START ENTRIES SHOWN

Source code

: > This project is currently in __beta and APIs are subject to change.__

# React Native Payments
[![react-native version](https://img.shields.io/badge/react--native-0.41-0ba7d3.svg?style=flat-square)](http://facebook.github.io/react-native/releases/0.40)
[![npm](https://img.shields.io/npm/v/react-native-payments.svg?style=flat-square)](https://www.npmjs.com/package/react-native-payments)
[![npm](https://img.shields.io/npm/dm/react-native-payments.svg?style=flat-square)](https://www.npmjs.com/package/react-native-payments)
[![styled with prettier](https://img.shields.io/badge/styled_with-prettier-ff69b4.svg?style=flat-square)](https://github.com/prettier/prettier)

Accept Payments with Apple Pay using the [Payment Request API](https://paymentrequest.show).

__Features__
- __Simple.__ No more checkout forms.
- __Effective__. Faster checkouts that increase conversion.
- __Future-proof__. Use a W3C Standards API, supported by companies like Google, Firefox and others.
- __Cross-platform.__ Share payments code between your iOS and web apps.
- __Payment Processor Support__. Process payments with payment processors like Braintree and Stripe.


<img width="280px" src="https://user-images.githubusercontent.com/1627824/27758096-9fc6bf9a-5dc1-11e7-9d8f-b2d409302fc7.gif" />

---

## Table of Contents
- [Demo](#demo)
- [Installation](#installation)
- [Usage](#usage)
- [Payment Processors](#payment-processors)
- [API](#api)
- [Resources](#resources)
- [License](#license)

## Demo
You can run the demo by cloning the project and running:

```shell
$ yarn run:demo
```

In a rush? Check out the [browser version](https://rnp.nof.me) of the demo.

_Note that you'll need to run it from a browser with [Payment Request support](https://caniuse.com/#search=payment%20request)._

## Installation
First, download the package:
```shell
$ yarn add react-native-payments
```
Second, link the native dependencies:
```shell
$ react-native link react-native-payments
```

END ENTRIES SHOWN

WHAT THE EXERCISE ASKS:
The answer must consist of every line from the entries above that contains the string "Request".

EXERCISE OUTPUT:
Accept Payments with Apple Pay using the [Payment Request API](https://paymentrequest.show).
_Note that you'll need to run it from a browser with [Payment Request support](https://caniuse.com/#search=payment%20request)._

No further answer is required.